**To do**
From the records below, copy out exactly the lines from the one containing "25: (1009, 869)" to the one containing "29: (1078, 84)", both included. Add nothing else.

(Saved data entries)

+ + + + + + +

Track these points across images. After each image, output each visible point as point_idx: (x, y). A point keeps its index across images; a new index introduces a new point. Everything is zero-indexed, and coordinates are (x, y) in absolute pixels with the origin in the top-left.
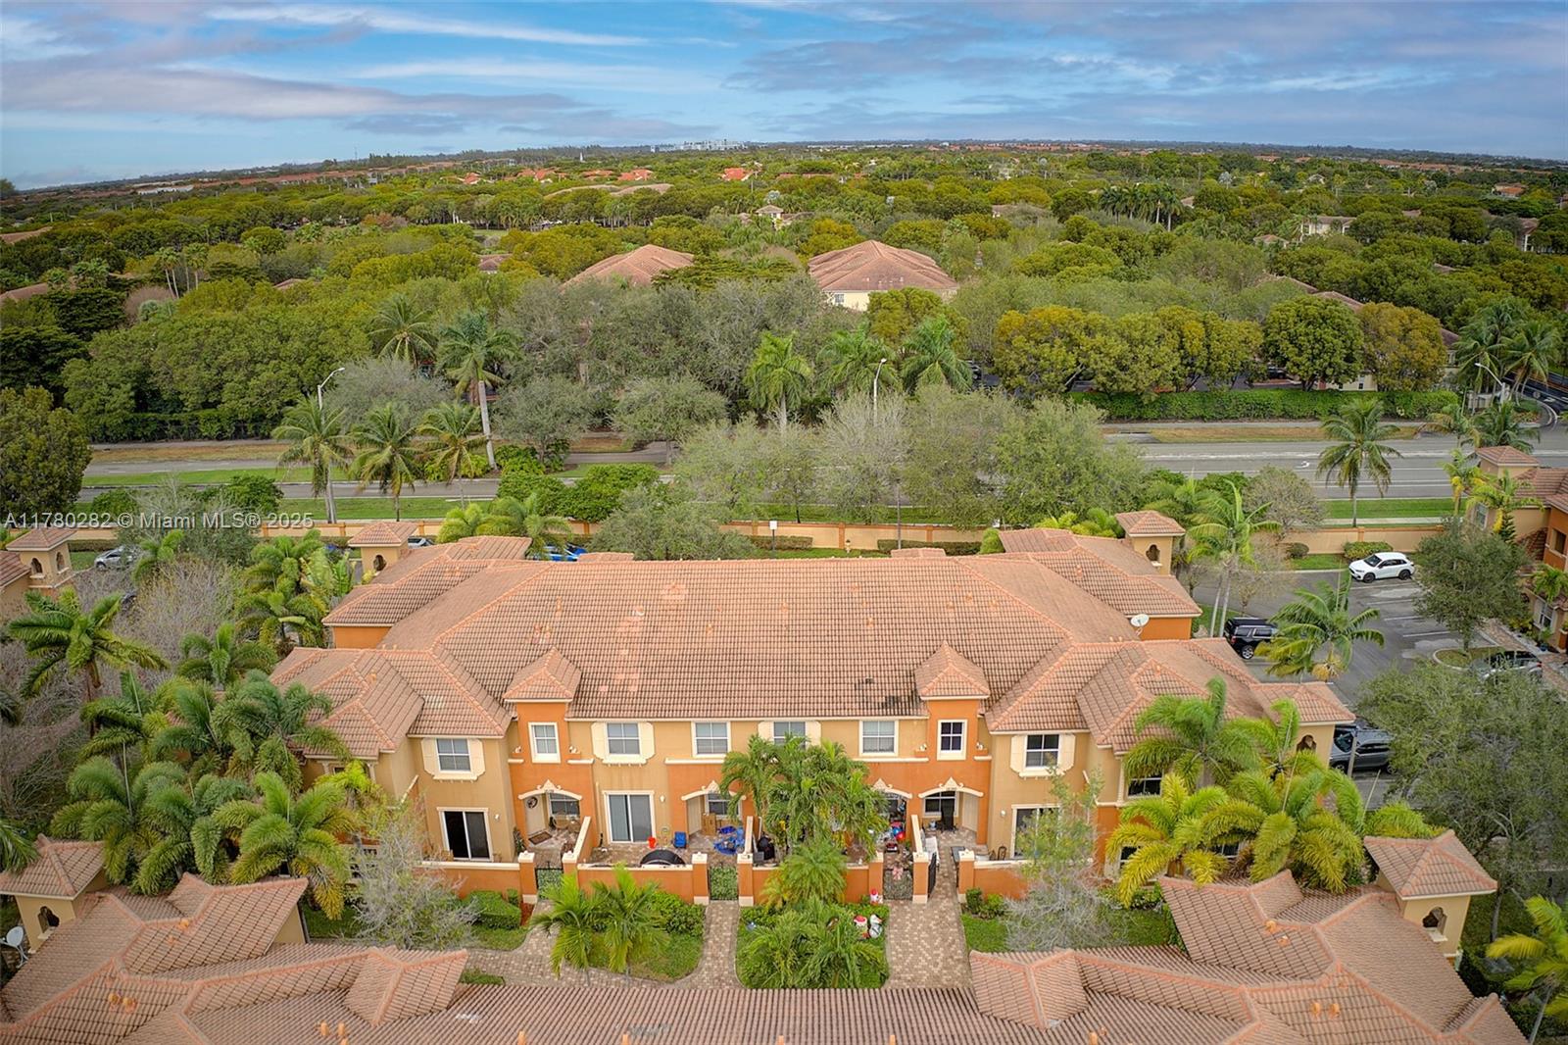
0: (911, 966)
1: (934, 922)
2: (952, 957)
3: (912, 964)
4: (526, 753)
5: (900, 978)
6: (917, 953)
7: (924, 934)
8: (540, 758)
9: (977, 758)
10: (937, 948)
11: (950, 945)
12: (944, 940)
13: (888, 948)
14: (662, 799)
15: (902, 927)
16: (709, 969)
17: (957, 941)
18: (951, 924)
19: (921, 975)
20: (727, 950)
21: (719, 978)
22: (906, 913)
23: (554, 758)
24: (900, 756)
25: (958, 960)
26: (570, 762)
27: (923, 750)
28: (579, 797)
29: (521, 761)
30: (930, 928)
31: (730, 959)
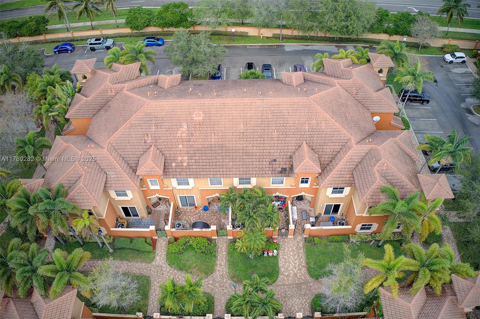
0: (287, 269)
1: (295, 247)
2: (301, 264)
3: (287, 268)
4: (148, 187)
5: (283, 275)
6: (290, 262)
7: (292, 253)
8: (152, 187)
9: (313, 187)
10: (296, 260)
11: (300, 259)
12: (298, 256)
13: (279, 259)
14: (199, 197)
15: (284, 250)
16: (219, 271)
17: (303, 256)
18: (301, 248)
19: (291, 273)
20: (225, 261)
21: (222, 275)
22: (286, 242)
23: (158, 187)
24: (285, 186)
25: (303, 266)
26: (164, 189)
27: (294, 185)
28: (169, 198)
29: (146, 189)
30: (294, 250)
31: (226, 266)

+ + + + + + +

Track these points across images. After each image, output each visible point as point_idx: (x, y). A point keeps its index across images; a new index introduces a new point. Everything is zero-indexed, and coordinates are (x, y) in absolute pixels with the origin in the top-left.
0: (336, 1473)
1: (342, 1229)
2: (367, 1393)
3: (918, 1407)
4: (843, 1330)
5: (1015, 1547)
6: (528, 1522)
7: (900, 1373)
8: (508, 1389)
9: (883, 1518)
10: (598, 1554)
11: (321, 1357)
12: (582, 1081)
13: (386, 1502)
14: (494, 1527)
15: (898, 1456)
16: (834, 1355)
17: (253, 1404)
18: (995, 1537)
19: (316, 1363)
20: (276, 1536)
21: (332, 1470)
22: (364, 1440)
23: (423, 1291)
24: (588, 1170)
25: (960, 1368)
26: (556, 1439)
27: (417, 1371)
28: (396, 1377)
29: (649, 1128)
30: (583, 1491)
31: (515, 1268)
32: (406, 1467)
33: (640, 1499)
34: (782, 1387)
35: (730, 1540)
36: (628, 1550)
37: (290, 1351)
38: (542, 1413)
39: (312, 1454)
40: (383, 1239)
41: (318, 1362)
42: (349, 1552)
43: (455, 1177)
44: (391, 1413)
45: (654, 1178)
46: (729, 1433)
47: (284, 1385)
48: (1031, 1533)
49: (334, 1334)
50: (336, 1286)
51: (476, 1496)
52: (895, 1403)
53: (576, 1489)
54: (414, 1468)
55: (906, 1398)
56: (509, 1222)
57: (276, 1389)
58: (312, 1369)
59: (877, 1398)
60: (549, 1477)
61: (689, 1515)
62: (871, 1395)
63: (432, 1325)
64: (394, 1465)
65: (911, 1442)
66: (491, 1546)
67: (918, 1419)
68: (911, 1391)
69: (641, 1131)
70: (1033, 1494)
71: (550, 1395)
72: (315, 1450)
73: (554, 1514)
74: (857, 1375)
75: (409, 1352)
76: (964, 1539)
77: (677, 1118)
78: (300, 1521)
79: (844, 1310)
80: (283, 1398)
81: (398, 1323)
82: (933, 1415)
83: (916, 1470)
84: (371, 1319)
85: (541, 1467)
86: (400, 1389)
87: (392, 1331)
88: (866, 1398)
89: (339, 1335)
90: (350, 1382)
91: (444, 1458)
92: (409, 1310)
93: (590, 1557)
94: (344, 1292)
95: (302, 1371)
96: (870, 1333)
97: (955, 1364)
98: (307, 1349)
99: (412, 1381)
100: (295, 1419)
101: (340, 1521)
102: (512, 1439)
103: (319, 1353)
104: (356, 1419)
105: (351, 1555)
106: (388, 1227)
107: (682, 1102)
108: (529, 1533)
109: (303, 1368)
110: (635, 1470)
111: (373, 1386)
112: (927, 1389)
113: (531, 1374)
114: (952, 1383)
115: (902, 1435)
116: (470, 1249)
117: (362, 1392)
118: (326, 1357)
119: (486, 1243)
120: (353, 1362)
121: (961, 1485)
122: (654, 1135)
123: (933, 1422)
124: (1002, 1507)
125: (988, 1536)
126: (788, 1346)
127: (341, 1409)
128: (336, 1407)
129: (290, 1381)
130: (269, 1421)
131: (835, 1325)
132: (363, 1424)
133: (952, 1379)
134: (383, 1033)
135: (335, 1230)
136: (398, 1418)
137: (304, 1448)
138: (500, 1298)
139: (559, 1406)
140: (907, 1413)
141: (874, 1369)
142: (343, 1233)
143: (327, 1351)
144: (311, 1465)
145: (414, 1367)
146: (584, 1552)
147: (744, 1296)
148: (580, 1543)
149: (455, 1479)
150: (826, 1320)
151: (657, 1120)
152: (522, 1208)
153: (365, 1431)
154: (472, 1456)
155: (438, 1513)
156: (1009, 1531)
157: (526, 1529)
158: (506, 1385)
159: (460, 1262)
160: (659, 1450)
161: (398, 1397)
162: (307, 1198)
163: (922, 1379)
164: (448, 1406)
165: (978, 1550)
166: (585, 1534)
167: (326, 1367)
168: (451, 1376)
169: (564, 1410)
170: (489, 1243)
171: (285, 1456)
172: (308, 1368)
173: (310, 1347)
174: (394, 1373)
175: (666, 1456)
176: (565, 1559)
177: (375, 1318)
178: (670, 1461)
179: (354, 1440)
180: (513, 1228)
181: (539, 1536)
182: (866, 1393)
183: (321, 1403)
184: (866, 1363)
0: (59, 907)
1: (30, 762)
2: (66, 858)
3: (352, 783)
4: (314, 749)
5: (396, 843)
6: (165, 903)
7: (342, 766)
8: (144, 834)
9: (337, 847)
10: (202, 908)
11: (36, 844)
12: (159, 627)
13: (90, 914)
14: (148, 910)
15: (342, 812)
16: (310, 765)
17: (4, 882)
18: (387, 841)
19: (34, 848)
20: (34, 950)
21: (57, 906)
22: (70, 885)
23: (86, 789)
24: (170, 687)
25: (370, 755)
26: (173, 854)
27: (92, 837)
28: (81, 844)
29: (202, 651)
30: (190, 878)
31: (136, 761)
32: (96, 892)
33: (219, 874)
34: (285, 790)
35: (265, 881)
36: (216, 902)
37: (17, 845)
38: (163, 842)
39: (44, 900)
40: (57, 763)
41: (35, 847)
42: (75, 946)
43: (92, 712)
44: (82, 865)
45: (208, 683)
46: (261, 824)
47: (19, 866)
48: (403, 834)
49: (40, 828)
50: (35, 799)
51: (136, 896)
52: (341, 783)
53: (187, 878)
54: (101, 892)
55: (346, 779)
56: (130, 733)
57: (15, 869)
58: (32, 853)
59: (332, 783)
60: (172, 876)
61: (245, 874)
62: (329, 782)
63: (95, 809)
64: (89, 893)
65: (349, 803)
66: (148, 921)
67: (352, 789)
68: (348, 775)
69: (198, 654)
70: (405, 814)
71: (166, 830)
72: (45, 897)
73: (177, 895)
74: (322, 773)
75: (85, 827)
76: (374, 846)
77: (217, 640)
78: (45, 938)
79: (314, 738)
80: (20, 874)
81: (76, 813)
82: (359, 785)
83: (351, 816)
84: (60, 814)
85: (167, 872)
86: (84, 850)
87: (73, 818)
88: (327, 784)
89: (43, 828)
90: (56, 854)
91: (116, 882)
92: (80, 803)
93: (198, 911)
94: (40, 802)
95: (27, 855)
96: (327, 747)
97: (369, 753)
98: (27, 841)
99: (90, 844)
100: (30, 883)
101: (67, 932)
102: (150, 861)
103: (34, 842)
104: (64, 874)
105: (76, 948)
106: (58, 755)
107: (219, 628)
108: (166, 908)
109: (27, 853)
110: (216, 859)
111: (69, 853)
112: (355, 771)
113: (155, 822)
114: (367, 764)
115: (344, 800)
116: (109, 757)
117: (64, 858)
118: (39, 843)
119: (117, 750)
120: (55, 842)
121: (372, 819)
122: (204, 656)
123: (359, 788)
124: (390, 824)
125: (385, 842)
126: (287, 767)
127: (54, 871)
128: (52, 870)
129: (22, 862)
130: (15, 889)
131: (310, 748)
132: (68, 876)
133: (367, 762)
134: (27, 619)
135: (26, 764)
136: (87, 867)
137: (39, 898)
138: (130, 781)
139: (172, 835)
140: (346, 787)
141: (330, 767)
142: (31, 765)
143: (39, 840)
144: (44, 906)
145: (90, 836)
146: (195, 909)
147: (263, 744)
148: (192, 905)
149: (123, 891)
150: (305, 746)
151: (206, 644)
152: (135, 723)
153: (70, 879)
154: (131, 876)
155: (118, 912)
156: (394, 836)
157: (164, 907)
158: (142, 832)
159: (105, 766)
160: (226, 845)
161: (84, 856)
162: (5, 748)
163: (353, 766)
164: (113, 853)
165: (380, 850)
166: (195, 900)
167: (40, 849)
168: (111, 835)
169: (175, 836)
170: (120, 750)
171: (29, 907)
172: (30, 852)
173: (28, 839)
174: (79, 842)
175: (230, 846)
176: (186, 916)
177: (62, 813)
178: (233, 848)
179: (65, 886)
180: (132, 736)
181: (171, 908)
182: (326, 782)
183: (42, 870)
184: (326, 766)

+ + + + + + +

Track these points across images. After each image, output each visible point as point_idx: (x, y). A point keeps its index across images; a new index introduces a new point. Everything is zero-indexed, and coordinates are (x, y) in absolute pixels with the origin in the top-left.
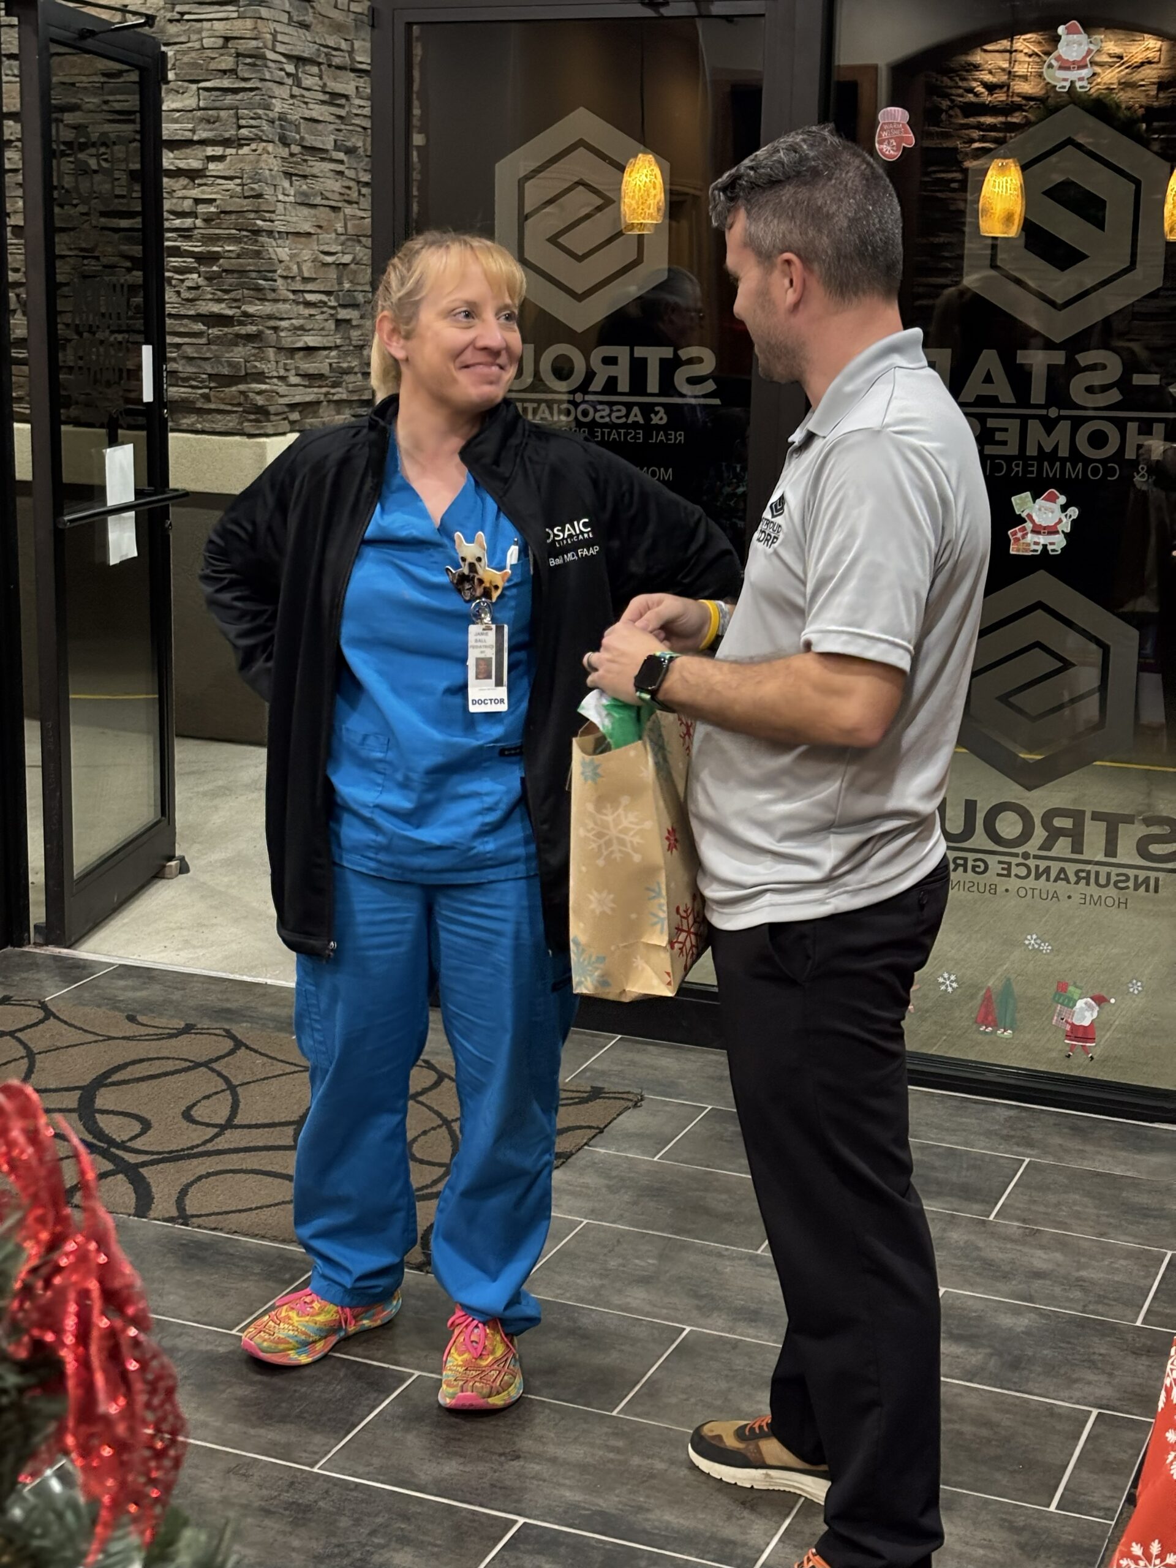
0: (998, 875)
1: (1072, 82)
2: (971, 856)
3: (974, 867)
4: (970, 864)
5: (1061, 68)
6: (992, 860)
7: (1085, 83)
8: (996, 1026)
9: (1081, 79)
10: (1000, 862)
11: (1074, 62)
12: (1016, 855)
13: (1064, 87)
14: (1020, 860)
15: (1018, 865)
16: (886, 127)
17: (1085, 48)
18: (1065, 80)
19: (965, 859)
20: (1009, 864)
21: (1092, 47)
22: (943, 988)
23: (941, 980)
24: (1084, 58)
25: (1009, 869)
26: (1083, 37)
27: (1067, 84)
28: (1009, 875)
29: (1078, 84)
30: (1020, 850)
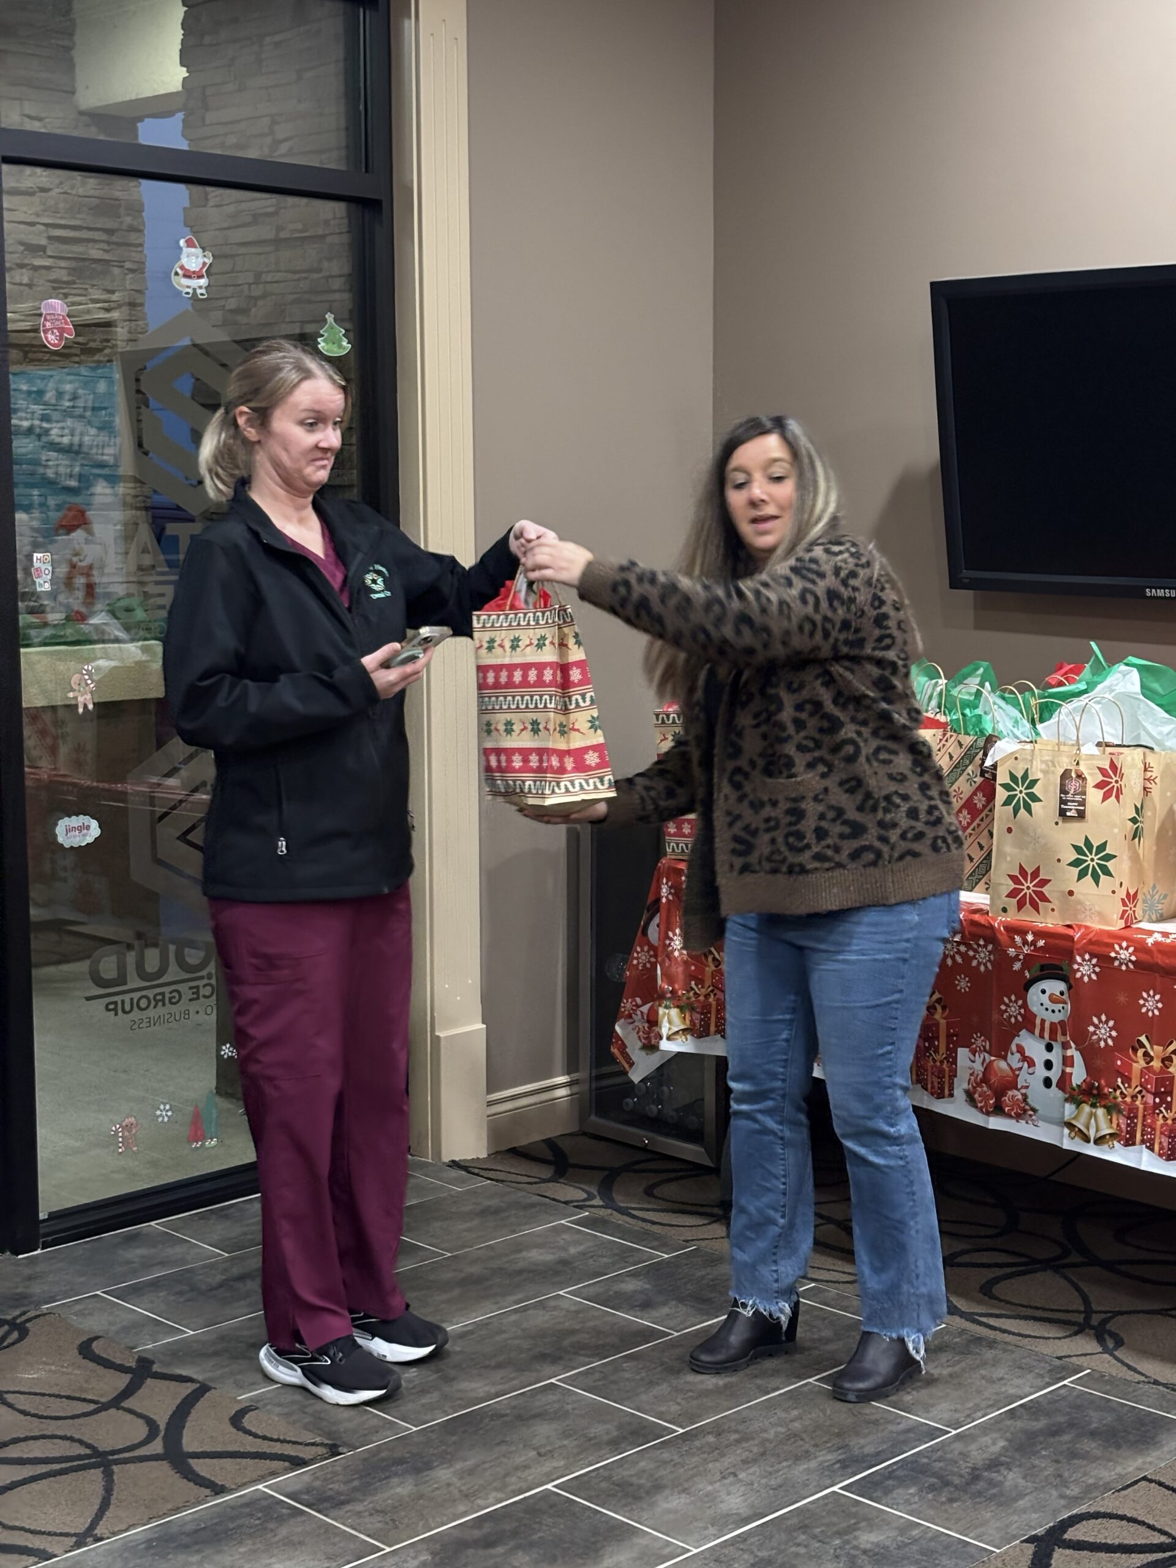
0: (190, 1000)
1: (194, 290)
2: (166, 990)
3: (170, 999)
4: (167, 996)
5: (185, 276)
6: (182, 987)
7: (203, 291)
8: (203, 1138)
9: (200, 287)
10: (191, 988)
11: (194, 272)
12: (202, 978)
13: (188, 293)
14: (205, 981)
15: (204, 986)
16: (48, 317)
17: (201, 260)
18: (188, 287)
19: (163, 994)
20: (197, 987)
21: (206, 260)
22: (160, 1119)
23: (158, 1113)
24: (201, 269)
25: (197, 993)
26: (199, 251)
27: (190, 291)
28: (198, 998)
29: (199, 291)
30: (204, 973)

+ + + + + + +

**Result for this exercise**
25: (1009, 869)
26: (1083, 37)
27: (1067, 84)
28: (1009, 875)
29: (1078, 84)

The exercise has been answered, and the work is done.